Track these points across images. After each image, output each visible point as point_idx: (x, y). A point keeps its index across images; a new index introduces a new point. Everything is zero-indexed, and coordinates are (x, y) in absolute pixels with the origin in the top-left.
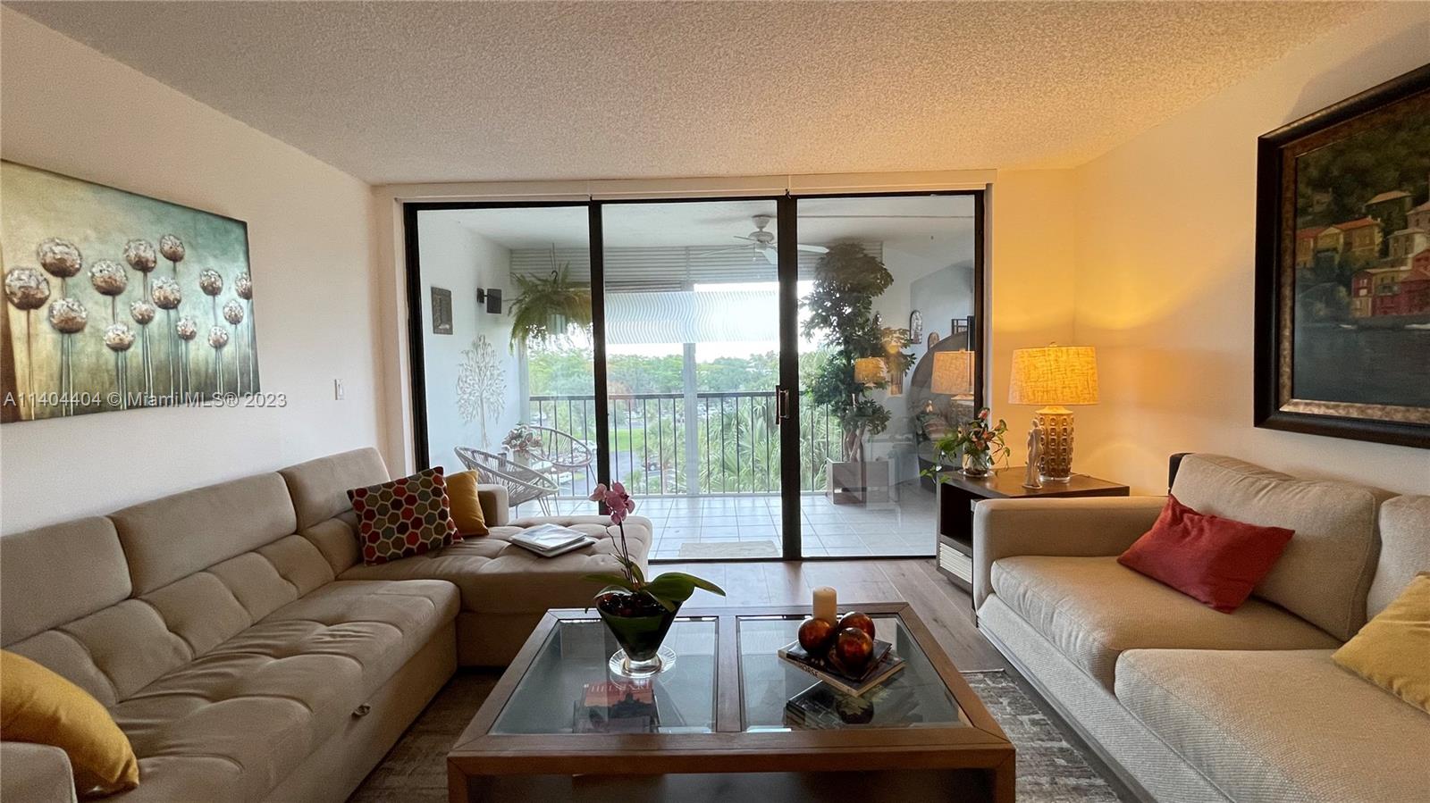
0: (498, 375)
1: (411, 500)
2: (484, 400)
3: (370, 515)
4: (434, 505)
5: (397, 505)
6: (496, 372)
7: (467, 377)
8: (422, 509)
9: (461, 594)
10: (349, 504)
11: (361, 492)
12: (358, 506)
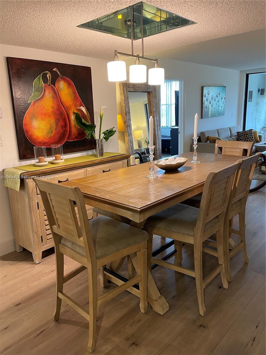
0: (261, 111)
1: (247, 134)
2: (257, 118)
3: (240, 136)
4: (251, 135)
5: (245, 135)
6: (260, 111)
7: (254, 112)
8: (249, 136)
9: (256, 149)
10: (237, 134)
11: (239, 132)
12: (238, 135)
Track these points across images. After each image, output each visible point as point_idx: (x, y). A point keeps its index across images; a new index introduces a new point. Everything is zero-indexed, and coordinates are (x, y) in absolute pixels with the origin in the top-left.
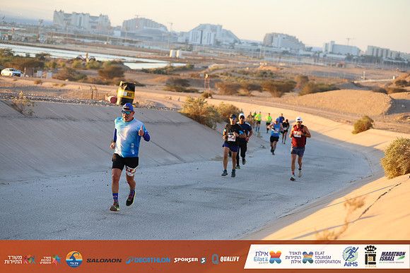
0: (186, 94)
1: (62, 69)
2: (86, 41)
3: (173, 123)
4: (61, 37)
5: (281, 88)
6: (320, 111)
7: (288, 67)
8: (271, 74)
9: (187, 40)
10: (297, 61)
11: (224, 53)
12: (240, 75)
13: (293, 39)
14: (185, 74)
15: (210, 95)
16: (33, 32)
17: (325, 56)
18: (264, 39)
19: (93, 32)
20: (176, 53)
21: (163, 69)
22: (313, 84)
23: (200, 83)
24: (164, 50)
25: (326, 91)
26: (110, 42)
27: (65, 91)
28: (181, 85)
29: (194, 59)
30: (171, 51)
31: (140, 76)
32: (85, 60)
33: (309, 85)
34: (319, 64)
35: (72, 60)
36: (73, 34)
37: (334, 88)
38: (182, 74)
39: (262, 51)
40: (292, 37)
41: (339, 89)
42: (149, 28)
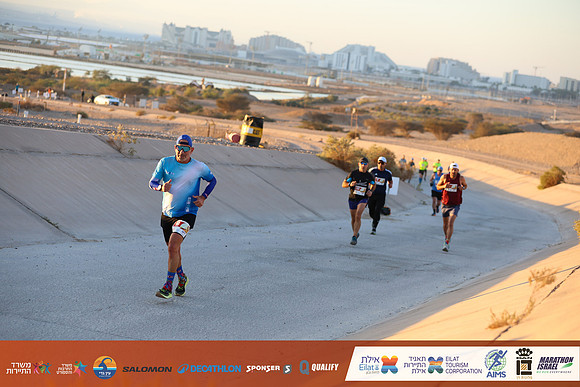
0: (327, 133)
1: (171, 98)
2: (203, 62)
3: (311, 170)
4: (171, 57)
5: (448, 128)
6: (497, 159)
7: (457, 102)
8: (436, 110)
9: (330, 65)
10: (469, 94)
11: (377, 82)
12: (395, 111)
13: (465, 67)
14: (327, 107)
15: (358, 135)
16: (136, 51)
17: (505, 89)
18: (429, 66)
19: (211, 52)
20: (316, 81)
21: (298, 100)
22: (488, 124)
23: (345, 119)
24: (301, 76)
25: (505, 132)
26: (232, 65)
27: (173, 124)
28: (320, 122)
29: (339, 89)
30: (310, 79)
31: (268, 109)
32: (201, 87)
33: (484, 126)
34: (498, 99)
35: (184, 87)
36: (186, 53)
37: (517, 131)
38: (322, 108)
39: (425, 81)
40: (463, 63)
41: (522, 132)
42: (282, 48)
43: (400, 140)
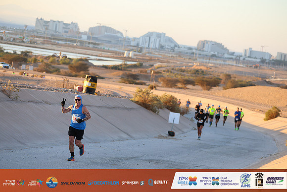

+ + + + +

Work to complete - Since the pictures are not wanted, give the material again exactly without them.

Final answer -
Track these points across images. After each image, output each visible point as point_idx: (x, y). A point keeps its index across images; a new index introduces a new point. Everything is zero-indexed, and coordinates are (x, y) in absolute pixels with the origin in the top-left.
0: (498, 375)
1: (411, 500)
2: (484, 400)
3: (370, 515)
4: (434, 505)
5: (397, 505)
6: (496, 372)
7: (467, 377)
8: (422, 509)
9: (461, 594)
10: (349, 504)
11: (361, 492)
12: (358, 506)
0: (261, 111)
1: (247, 134)
2: (257, 118)
3: (240, 136)
4: (251, 135)
5: (245, 135)
6: (260, 111)
7: (254, 112)
8: (249, 136)
9: (256, 149)
10: (237, 134)
11: (239, 132)
12: (238, 135)
Track these points across images. After each image, output each visible point as point_idx: (x, y). A point keeps its index across images; a new index introduces a new point. Everything is zero-indexed, and coordinates are (x, y) in absolute pixels with the origin in the top-left.
0: (186, 94)
1: (62, 69)
2: (86, 41)
3: (173, 123)
4: (61, 37)
5: (281, 88)
6: (320, 111)
7: (288, 67)
8: (271, 74)
9: (187, 40)
10: (297, 61)
11: (224, 53)
12: (240, 75)
13: (293, 39)
14: (185, 74)
15: (210, 95)
16: (33, 32)
17: (325, 56)
18: (264, 39)
19: (93, 32)
20: (176, 53)
21: (163, 69)
22: (313, 84)
23: (200, 83)
24: (164, 50)
25: (326, 91)
26: (110, 42)
27: (65, 91)
28: (181, 85)
29: (194, 59)
30: (171, 51)
31: (140, 76)
32: (85, 60)
33: (309, 85)
34: (319, 64)
35: (72, 60)
36: (73, 34)
37: (334, 88)
38: (182, 74)
39: (262, 51)
40: (292, 37)
41: (339, 89)
42: (149, 28)
0: (327, 133)
1: (171, 98)
2: (203, 62)
3: (311, 170)
4: (171, 57)
5: (448, 128)
6: (497, 159)
7: (457, 102)
8: (436, 110)
9: (330, 65)
10: (469, 94)
11: (377, 82)
12: (395, 111)
13: (465, 67)
14: (327, 107)
15: (358, 135)
16: (136, 51)
17: (505, 89)
18: (429, 66)
19: (211, 52)
20: (316, 81)
21: (298, 100)
22: (488, 124)
23: (345, 119)
24: (301, 76)
25: (505, 132)
26: (232, 65)
27: (173, 124)
28: (320, 122)
29: (339, 89)
30: (310, 79)
31: (268, 109)
32: (201, 87)
33: (484, 126)
34: (498, 99)
35: (184, 87)
36: (186, 53)
37: (517, 131)
38: (322, 108)
39: (425, 81)
40: (463, 63)
41: (522, 132)
42: (282, 48)
43: (400, 140)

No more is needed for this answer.